====== Исходный текст ======

Может быть, поэтому открыто называть себя культур алом никто пока не решается, так как его образ, с необходимостью предполагая симуляцию и ангажированность, окончательно прощается с образом интеллектуала-одиночки. Культурал — производное системы массовой коммуникации, медиа-действительности, которая, подобно тому как когда-то научная картина мира Декарта превратилась в сам мир, сформировала свою реальность и, в итоге, обрела качество аутопоэзиса.
Эти процессы носят транснациональный характер. Редактор журнала «Эспри» Оливье Монгэн так описывает ситуацию в Париже: «Те, у кого есть время для наблюдения мутаций общественной жизни, заметят, что изменения произошли уже несколько лет назад и что интеллектуальной сцены, которая долгое время характеризовалась фигурой великого писателя, больше не существует, ее заместил мир «культуралов». Это сложный фрагментированный мир, с групповым обособлением; там есть киношники, вышедшие из Новой волны, театральные люди, люди искусства (патронируемые меценатами, государством, музеями), профессионалы культуры, университетская публика, способная выйти за рамки своих программ, и несколько редких, одиноких или осве(я)щенных прессой интеллектуалов. Эти участники «культурной буллы» игнорируют границы правого и левого, так же как для формирования новой номенклатуры упразднили границы между художниками и политиками; последние, скрытые от древнего посредничества, имеют отношение к обществу только через телевидение и «медиальное» управление. Это категории в равной степени государственные и политические».

====== Собранные данные ======

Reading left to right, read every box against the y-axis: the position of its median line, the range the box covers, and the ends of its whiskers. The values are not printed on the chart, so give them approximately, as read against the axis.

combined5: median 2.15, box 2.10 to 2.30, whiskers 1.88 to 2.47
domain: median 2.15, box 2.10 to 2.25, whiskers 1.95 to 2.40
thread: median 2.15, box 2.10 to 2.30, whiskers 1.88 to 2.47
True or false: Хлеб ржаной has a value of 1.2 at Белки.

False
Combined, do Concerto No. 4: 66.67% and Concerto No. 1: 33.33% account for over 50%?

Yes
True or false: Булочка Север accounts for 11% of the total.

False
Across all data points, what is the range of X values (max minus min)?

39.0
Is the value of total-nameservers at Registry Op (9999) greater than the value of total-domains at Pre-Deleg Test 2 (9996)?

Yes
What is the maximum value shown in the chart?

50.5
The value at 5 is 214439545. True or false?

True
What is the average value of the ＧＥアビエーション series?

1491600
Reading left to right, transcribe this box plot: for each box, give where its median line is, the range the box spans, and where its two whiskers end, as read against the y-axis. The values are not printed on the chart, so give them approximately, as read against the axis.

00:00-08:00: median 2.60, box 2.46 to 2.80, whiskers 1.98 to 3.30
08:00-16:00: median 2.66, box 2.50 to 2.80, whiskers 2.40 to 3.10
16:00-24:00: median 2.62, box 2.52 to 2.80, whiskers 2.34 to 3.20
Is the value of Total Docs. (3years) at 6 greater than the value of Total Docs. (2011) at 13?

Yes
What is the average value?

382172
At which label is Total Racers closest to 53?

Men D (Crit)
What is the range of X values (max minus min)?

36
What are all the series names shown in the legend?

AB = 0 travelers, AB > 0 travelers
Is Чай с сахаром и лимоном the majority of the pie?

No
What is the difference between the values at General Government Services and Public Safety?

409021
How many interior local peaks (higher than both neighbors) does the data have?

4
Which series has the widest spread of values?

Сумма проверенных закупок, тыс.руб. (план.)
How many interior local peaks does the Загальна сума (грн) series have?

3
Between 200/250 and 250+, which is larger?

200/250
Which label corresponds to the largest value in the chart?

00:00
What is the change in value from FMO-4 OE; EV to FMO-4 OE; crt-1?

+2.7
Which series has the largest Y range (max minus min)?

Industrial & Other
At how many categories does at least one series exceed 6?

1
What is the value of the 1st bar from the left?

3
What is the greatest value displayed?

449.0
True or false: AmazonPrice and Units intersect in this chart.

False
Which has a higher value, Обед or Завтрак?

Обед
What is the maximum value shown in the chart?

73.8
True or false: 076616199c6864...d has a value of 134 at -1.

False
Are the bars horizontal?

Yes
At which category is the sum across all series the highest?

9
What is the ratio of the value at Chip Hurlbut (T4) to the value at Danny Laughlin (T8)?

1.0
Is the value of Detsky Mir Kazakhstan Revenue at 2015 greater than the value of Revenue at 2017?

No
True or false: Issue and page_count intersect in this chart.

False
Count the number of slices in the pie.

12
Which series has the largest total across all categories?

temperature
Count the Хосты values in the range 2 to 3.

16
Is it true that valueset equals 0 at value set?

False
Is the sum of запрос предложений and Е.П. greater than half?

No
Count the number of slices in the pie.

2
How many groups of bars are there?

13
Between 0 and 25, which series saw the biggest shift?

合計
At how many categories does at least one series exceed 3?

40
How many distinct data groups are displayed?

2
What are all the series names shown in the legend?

======

*Суть задания*. Выпишите из текста о культуралах дословно отрывок от «Может быть, поэтому» до «обрела качество аутопоэзиса.».

*Результат задания*.
Может быть, поэтому открыто называть себя культур алом никто пока не решается, так как его образ, с необходимостью предполагая симуляцию и ангажированность, окончательно прощается с образом интеллектуала-одиночки. Культурал — производное системы массовой коммуникации, медиа-действительности, которая, подобно тому как когда-то научная картина мира Декарта превратилась в сам мир, сформировала свою реальность и, в итоге, обрела качество аутопоэзиса.